WORK TO COMPLETE » Among the entries below, find each line with "Найдите" and show it.

Items listed in a dataset »
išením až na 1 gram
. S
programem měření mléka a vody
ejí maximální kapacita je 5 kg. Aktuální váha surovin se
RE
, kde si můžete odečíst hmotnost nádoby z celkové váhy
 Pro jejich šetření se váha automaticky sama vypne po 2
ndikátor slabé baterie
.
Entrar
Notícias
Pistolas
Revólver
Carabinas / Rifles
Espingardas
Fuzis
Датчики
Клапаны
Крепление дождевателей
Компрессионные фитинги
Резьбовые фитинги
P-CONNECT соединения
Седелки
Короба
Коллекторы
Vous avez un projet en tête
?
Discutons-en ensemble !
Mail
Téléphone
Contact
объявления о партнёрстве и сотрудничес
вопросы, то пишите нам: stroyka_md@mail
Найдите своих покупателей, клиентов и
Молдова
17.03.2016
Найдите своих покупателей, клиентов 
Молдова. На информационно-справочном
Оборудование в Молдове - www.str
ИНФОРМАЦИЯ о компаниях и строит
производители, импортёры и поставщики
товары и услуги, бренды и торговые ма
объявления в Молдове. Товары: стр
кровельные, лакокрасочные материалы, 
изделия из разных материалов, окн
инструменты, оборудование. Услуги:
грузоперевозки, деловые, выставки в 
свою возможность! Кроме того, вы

==

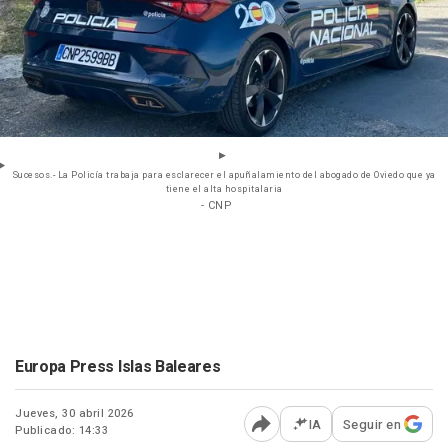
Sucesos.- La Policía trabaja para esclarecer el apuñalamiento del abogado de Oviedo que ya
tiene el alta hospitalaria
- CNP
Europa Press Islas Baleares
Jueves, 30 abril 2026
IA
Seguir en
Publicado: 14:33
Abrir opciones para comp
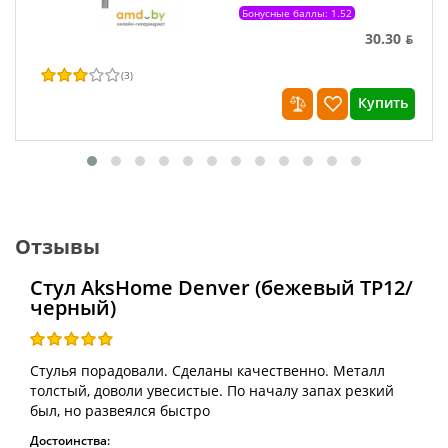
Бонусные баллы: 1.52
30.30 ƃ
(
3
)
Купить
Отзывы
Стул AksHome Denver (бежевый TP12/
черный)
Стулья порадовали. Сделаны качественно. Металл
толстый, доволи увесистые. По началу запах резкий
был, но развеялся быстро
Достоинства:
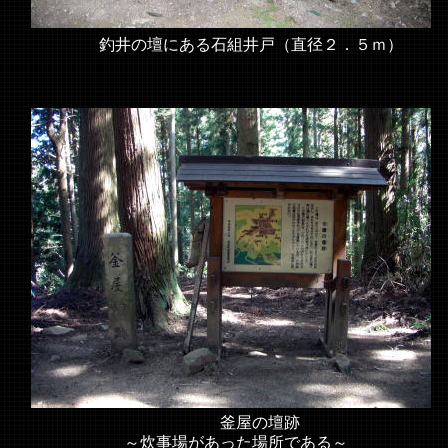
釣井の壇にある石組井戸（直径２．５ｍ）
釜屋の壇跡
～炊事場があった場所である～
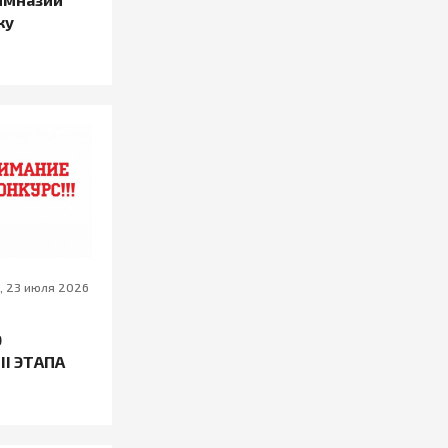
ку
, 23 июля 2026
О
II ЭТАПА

ANSWER TO THIS PROBLEM »
Найдите своих покупателей, клиентов и
Найдите своих покупателей, клиентов 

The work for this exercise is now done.